Given text
Renowned pitmaster Sam Jones just opened a new restaurant in downtown Raleigh, serving the same whole-hog 'cue that's helped make North Carolina a barbecue mecca. The new namesake restaurant is one of America's most anticipated restaurant openings in 2021. Here's why.



Sam Jones knows a thing or two about smoke. 

The renowned third-generation pitmaster and James Beard Award semifinalist comes from a long line of family that lives and breathes Eastern-style barbecue. His grandfather opened the famed Skylight Inn in Ayden, N.C., in 1947, and Jones opened his first Sam Jones BBQ restaurant just seven miles up the road in Winterville in 2015.

He's also the Town of Ayden fire chief, leading a group of 45 volunteer firefighters who answer 300 calls per year and earn a stipend of $9 per call. Twice he's had to set up command to put out flames at the Skylight Inn smokehouse.

Assigned task
Answer these questions from the passage about pitmaster Sam Jones.
(a) In which city is the new restaurant?
(b) In what town and year did Jones open his first Sam Jones BBQ?
(c) How many volunteer firefighters does Jones lead as fire chief of Ayden?

Given information
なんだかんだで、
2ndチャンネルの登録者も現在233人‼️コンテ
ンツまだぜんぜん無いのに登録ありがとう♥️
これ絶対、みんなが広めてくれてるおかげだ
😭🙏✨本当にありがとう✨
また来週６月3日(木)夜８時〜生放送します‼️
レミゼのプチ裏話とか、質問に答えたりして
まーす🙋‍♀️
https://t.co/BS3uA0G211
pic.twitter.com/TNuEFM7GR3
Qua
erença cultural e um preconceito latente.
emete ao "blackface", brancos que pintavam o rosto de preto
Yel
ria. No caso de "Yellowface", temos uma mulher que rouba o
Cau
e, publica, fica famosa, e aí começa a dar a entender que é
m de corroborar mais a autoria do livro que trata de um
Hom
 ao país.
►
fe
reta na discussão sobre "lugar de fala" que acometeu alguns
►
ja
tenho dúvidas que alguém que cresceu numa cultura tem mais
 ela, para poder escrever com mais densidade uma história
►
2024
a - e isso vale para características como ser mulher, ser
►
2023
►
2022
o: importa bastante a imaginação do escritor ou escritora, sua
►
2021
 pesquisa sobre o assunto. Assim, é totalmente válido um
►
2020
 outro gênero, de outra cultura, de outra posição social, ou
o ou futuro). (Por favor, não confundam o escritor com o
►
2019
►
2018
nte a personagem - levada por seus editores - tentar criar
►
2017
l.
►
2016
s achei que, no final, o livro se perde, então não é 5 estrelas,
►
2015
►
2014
...
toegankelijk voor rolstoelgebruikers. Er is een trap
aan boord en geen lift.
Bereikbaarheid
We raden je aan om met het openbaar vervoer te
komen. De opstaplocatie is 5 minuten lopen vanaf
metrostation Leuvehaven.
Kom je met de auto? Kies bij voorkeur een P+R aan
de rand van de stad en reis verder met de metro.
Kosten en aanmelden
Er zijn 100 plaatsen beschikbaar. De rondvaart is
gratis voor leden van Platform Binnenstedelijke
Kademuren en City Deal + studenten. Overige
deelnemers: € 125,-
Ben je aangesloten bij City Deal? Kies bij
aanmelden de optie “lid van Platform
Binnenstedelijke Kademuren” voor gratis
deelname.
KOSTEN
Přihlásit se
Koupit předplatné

Result of the task
(a) Raleigh (downtown)
(b) Winterville, in 2015
(c) 45